Do not underestimate the power of framing and being incremental. It makes all the difference.
Find the intangibles
“In much of business, money is not the most important item of importance to either side, regardless of what they say. The price has to be reasonable, but so much more is required. Intangibles can bridge the gap between seemingly inflexible positions.”
It’s rarely just about maximizing the monetary outcome.
“What costs you nothing that gives me what I want, and what costs me nothing that gives you what you want?”
Look for trades of unequal value. There are things that I have that cost me very little, but that you value highly. Identifying these levers is essential for maximizing the value of the negotiation for both parties.
Be dispassionate
“The best negotiators are dispassionate, and continue to ask for information.”
“Emotion destroys negotiations and limits creativity. Focus is lost. Decision-making is poor. Retaliation often occurs.”
Your goal is not to be “right;” it’s to get the outcome you desire. Leave the emotions and ego at the door, and you will make fewer bad decisions. You’ll keep your eye on the prize.
Don’t say “calm down”
“The more you tell them to calm down, the madder they get. That’s because telling them to calm down devalues the legitimacy of their emotions. And when people feel devalued, they become more emotional.”
Good negotiation requires valuing the other party and their needs. Telling someone to calm down fails to recognize the person’s perspective as legitimate, and more often than not, it will do more harm than good.
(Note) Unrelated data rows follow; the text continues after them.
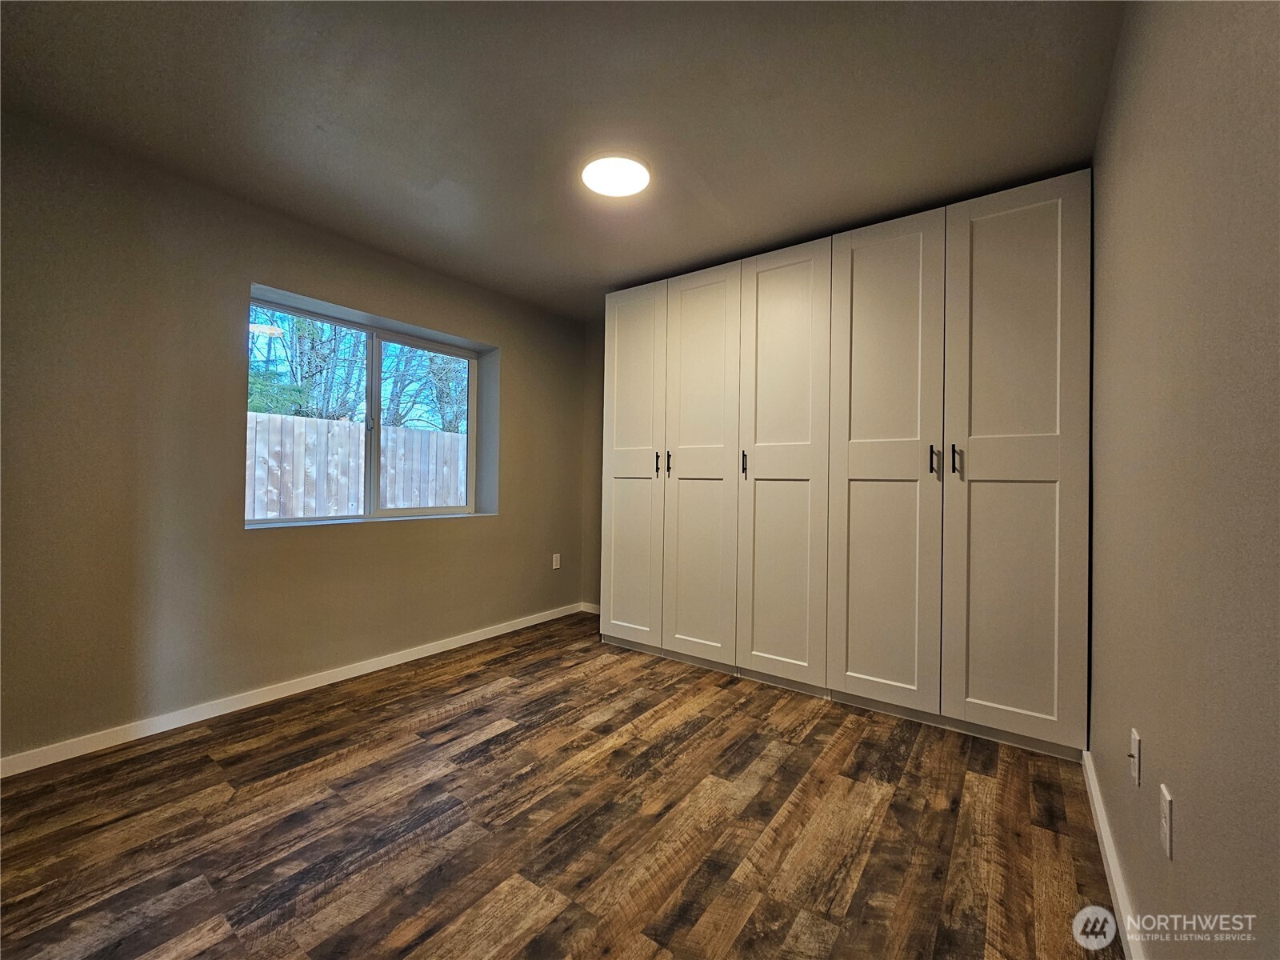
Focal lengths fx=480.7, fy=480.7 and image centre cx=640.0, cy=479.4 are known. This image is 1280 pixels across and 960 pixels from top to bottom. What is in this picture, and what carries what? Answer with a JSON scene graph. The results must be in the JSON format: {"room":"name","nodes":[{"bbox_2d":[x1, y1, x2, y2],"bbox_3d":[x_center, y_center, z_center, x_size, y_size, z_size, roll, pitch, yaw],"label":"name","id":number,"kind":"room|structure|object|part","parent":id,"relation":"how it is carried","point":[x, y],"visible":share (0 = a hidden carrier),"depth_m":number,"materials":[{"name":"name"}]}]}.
{"room":"bedroom","nodes":[
{"label":"bedroom","id":0,"kind":"room"},
{"bbox_2d":[0,112,586,763],"bbox_3d":[-1.655,-0.127,2.824,0.210,2.464,3.932,1,0,36],"label":"left wall","id":1,"kind":"structure","parent":0,"point":[518,348],"depth_m":2.16,"materials":[{"name":"beige paint"}]},
{"bbox_2d":[0,602,587,777],"bbox_3d":[-1.560,1.067,2.769,0.014,0.078,3.530,1,0,36],"label":"baseboard","id":2,"kind":"structure","parent":1,"relation":"attached to","point":[311,686],"depth_m":2.28,"materials":[{"name":"white paint"}]},
{"bbox_2d":[244,286,494,528],"bbox_3d":[-1.644,-0.347,3.004,0.104,1.190,1.424,1,0,36],"label":"window","id":3,"kind":"structure","parent":1,"relation":"in","point":[374,455],"depth_m":3.01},
{"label":"pane","id":4,"kind":"part","parent":3,"relation":"part of","materials":[{"name":"glass"}]},
{"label":"mullion","id":5,"kind":"part","parent":3,"relation":"part of","materials":[{"name":"white plastic"}]},
{"bbox_3d":[-1.450,-0.276,3.317,0.059,1.265,0.766,1,0,36],"label":"pane","id":6,"kind":"part","parent":3,"relation":"part of","materials":[{"name":"clear glass"}]},
{"bbox_2d":[551,552,560,569],"bbox_3d":[-0.686,0.666,3.916,0.010,0.121,0.072,1,0,36],"label":"wall socket","id":7,"kind":"object","parent":1,"relation":"attached to","point":[554,566],"visible":0.99,"depth_m":3.91,"materials":[{"name":"white plastic"}]},
{"bbox_2d":[0,612,1122,959],"bbox_3d":[-0.285,1.170,1.742,3.520,0.106,4.417,1,0,36],"label":"floor","id":8,"kind":"structure","parent":0,"point":[505,694],"depth_m":1.54,"materials":[{"name":"brown wood"}]},
{"bbox_2d":[598,172,1091,757],"bbox_3d":[0.901,-0.058,2.853,2.616,2.439,0.616,1,0,36],"label":"built-in wardrobe","id":9,"kind":"object","parent":8,"relation":"on","point":[1053,474],"visible":0.99,"depth_m":2.32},
{"bbox_3d":[-0.063,-0.090,3.106,0.503,2.262,0.072,1,0,36],"label":"door","id":10,"kind":"part","parent":9,"relation":"part of","materials":[{"name":"white paint"}]},
{"bbox_3d":[0.104,-0.098,3.005,0.022,0.143,0.033,1,0,36],"label":"handle","id":11,"kind":"part","parent":9,"relation":"part of","materials":[{"name":"metal"}]},
{"bbox_3d":[0.173,-0.094,2.956,0.021,0.156,0.034,1,0,36],"label":"handle","id":12,"kind":"part","parent":9,"relation":"part of","materials":[{"name":"black metal"}]},
{"bbox_3d":[0.331,-0.064,2.818,0.485,2.295,0.092,1,0,36],"label":"door","id":13,"kind":"part","parent":9,"relation":"part of","materials":[{"name":"white paint"}]},
{"bbox_3d":[0.578,-0.082,2.682,0.021,0.144,0.033,1,0,36],"label":"handle","id":14,"kind":"part","parent":9,"relation":"part of","materials":[{"name":"metal"}]},
{"bbox_3d":[0.722,-0.060,2.560,0.487,2.303,0.117,1,0,36],"label":"door","id":15,"kind":"part","parent":9,"relation":"part of","materials":[{"name":"white paint"}]},
{"bbox_3d":[1.113,-0.058,2.290,0.516,2.313,0.115,1,0,36],"label":"door","id":16,"kind":"part","parent":9,"relation":"part of","materials":[{"name":"white paint"}]},
{"bbox_3d":[1.315,-0.087,2.164,0.025,0.133,0.033,1,0,36],"label":"handle","id":17,"kind":"part","parent":9,"relation":"part of","materials":[{"name":"black metal"}]},
{"bbox_3d":[1.388,-0.085,2.125,0.023,0.133,0.033,1,0,36],"label":"handle","id":18,"kind":"part","parent":9,"relation":"part of","materials":[{"name":"metal"}]},
{"bbox_3d":[1.542,-0.055,2.038,0.504,2.317,0.078,1,0,36],"label":"door","id":19,"kind":"part","parent":9,"relation":"part of","materials":[{"name":"white paint"}]},
{"bbox_2d":[0,0,1123,318],"bbox_3d":[-0.297,-1.381,1.847,3.624,0.120,4.056,1,0,36],"label":"ceiling","id":20,"kind":"structure","parent":0,"point":[324,114],"depth_m":1.72,"materials":[{"name":"grey paint"}]},
{"bbox_2d":[578,153,650,198],"bbox_3d":[-0.108,-1.320,2.101,0.306,0.024,0.303,1,0,36],"label":"ceiling light","id":21,"kind":"object","parent":20,"relation":"attached to","point":[621,189],"visible":0.99,"depth_m":2.07,"materials":[{"name":"white"}]},
{"bbox_2d":[580,314,605,611],"bbox_3d":[0.876,-0.087,3.216,3.451,2.466,0.165,1,0,36],"label":"back wall","id":22,"kind":"structure","parent":0,"point":[597,354],"depth_m":4.06,"materials":[{"name":"beige paint"}]},
{"bbox_2d":[579,601,599,614],"bbox_3d":[-0.182,1.090,3.885,0.792,0.079,0.014,1,0,36],"label":"baseboard","id":23,"kind":"structure","parent":22,"relation":"attached to","point":[592,611],"depth_m":4.05,"materials":[{"name":"white paint"}]},
{"bbox_2d":[1088,0,1279,959],"bbox_3d":[1.041,-0.081,0.807,0.172,2.452,4.026,1,0,36],"label":"right wall","id":24,"kind":"structure","parent":0,"point":[1146,899],"depth_m":0.87,"materials":[{"name":"beige paint"}]},
{"bbox_2d":[1082,748,1145,959],"bbox_3d":[0.841,1.082,0.689,0.015,0.083,3.302,1,0,36],"label":"baseboard","id":25,"kind":"structure","parent":24,"relation":"attached to","point":[1106,848],"depth_m":1.32,"materials":[{"name":"white paint"}]},
{"bbox_2d":[1128,728,1142,786],"bbox_3d":[1.220,0.687,1.193,0.016,0.115,0.068,1,0,36],"label":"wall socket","id":26,"kind":"object","parent":24,"relation":"attached to","point":[1135,741],"visible":0.98,"depth_m":1.18,"materials":[{"name":"white plastic"}]},
{"bbox_2d":[1159,783,1174,860],"bbox_3d":[1.050,0.682,0.962,0.008,0.116,0.069,1,0,36],"label":"wall socket","id":27,"kind":"object","parent":24,"relation":"attached to","point":[1167,840],"visible":0.98,"depth_m":0.95,"materials":[{"name":"white plastic"}]},
{"label":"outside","id":28,"kind":"structure","parent":0,"visible":0},
{"label":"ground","id":29,"kind":"structure","parent":28,"visible":0},
{"bbox_2d":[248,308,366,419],"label":"tree","id":30,"kind":"object","parent":29,"relation":"on","point":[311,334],"visible":0.37,"depth_m":8.91,"materials":[{"name":"green plant"}]},
{"bbox_2d":[247,411,468,520],"bbox_3d":[-3.488,0.286,5.741,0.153,1.961,8.210,1,0,36],"label":"wooden fence","id":31,"kind":"object","parent":29,"relation":"on","point":[356,437],"visible":0.36,"depth_m":5.74,"materials":[{"name":"wood"}]},
{"bbox_2d":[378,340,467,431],"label":"tree","id":32,"kind":"object","parent":29,"relation":"on","point":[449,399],"visible":0.37,"depth_m":10.89,"materials":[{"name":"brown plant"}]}
]}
Fundamental attribution error
“It’s back to that term “fundamental attribution error.” We all think that everyone else has the same thought processes, set of experiences, and perceptual framework that we do.”
We all imagine that others think like we do. They don’t. We also attribute people’s behaviors to their identity instead of recognizing the importance of the specific events happening in their lives at the moment. This is the fundamental attribution error at work, and it leads us to make poor judgments about people’s motivations and character.
Cultural differences
“‘Do I trust this person? Before I put my life, and my family’s life, in their hands, without recourse, who are they?’ This is the question that is asked by most of the rest of the world. It is not a question that appears to be asked by most people in the United States. The United States focuses more on punishment and contracts than on relationships. And this hampers the United States and its citizens in their negotiations with the rest of the world.”
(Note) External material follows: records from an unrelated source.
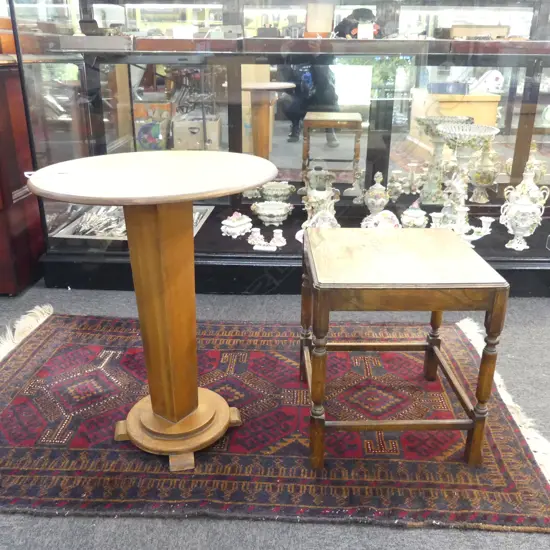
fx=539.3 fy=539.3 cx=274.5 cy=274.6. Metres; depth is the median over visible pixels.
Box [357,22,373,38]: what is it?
price card
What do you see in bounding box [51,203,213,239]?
metal tray
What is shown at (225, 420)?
round table
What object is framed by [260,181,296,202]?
bowl
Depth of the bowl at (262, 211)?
2.89 m
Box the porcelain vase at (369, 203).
[364,171,390,215]
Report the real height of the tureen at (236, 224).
0.120 m
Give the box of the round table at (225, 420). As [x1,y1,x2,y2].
[27,153,277,472]
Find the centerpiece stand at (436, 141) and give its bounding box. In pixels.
[416,116,471,204]
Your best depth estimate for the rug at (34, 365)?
1.59 m
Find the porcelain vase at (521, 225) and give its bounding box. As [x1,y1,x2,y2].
[500,161,547,251]
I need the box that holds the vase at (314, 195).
[302,181,341,228]
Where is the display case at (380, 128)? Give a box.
[3,0,548,295]
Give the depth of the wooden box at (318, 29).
2.67 m
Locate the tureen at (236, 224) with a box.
[221,212,252,237]
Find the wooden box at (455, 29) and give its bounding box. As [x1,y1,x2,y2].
[449,24,508,38]
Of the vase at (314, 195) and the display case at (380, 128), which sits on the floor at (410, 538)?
the display case at (380, 128)
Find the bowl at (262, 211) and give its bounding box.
[251,201,292,225]
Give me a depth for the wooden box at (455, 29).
2.55 m
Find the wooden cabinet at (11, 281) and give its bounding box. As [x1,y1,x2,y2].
[0,57,43,295]
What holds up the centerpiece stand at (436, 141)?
in the display case at (380, 128)
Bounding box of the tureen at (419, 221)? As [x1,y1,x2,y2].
[400,200,427,227]
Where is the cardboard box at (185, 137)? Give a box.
[171,113,220,149]
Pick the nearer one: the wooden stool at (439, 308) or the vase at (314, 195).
the wooden stool at (439, 308)
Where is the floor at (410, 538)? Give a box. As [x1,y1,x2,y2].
[0,276,549,549]
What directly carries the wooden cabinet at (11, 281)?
on the floor at (410, 538)
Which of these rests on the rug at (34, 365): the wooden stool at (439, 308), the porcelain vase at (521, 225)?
the wooden stool at (439, 308)
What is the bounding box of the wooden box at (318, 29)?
[305,2,333,36]
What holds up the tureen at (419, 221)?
in the display case at (380, 128)
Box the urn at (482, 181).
[468,140,501,202]
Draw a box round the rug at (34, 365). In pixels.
[0,308,549,534]
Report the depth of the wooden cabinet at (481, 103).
3.75 m
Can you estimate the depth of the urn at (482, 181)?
2.99 m
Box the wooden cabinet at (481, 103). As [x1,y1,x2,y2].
[408,90,499,139]
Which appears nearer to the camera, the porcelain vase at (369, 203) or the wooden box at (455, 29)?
the wooden box at (455, 29)
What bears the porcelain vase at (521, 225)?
in the display case at (380, 128)
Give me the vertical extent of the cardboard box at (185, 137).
0.309 m
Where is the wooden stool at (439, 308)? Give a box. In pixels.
[299,225,508,466]
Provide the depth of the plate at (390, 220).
2.62 m
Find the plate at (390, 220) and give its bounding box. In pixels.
[361,209,399,229]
In most places outside of the United States, relationships have greater weight in the negotiation process. In the U.S., we’re accustomed to purely transactional business relationships, but if we bring this perspective abroad, we will not be as effective as we could be.
Compensation
“With compensation, it is especially important to know what the other party is thinking before asking for something specific.”
Knowing how your company makes compensation decisions and what your boss values are important pieces of information before you ask for anything specific in a compensation discussion.
Essential question for all job applicants
Ask how the company retains, trains, and promotes people in their careers. Ask about the company’s philosophy of work? The answers to these questions will give you invaluable information about the culture of the organization and whether or not it’s a fit for your needs.
When arguing with a friend
Contextualize the argument, no matter how heated, with the following: “Hey, we’ve been friends for x years—over 1,000 or 2,000 days. Do you really want to toss everything out over one bad day?” This will help put things in perspective and diffuse the issue.